§ TASK BRIEF
Gather and copy every line in the rows below that contains the word "weight". Case counts, so match only that exact capitalization.

+++++

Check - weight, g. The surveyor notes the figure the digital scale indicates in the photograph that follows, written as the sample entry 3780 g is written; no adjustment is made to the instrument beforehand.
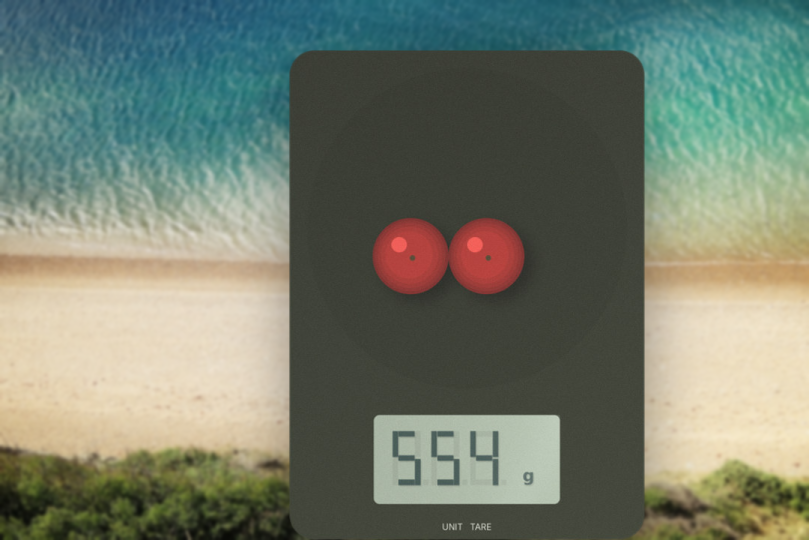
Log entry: 554 g
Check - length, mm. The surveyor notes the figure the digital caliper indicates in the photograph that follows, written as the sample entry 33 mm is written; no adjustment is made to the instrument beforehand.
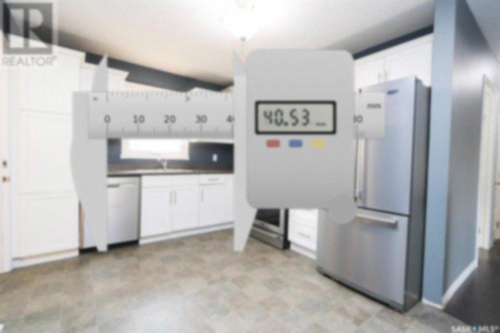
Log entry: 40.53 mm
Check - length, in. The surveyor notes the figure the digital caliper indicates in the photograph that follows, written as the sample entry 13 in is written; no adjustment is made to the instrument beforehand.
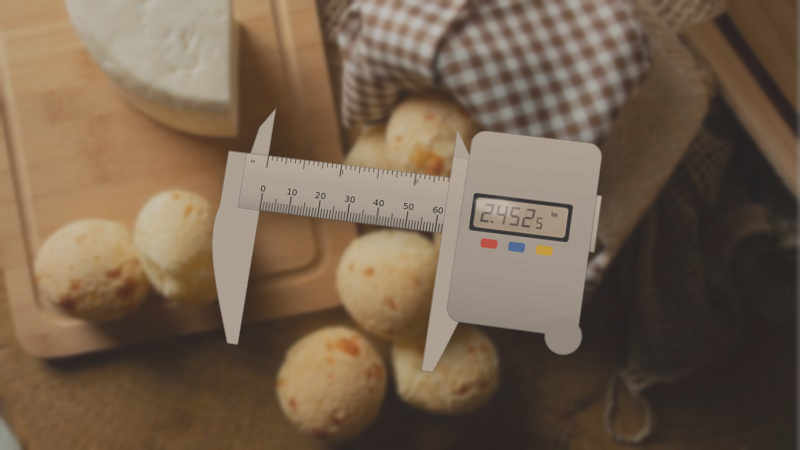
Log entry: 2.4525 in
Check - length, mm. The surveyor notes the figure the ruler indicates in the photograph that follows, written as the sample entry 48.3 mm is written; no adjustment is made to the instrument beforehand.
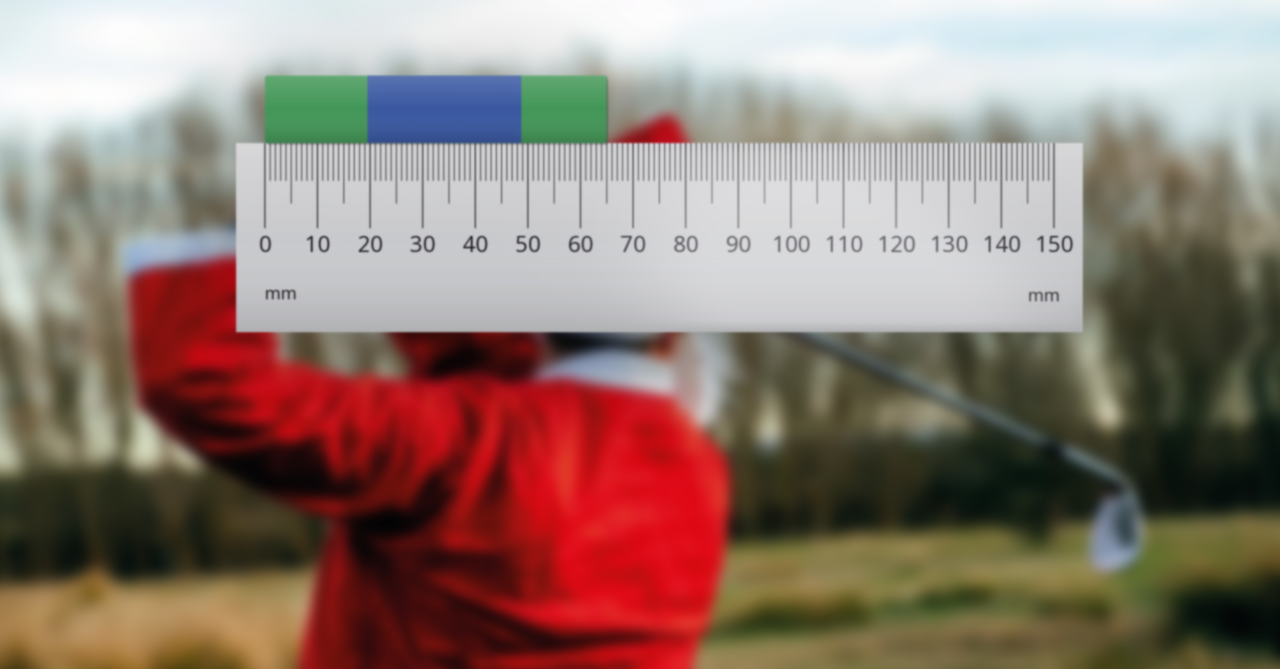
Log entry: 65 mm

+++++

§ SOLUTION FOR THIS TASK
Check - weight, g. The surveyor notes the figure the digital scale indicates in the photograph that follows, written as the sample entry 3780 g is written; no adjustment is made to the instrument beforehand.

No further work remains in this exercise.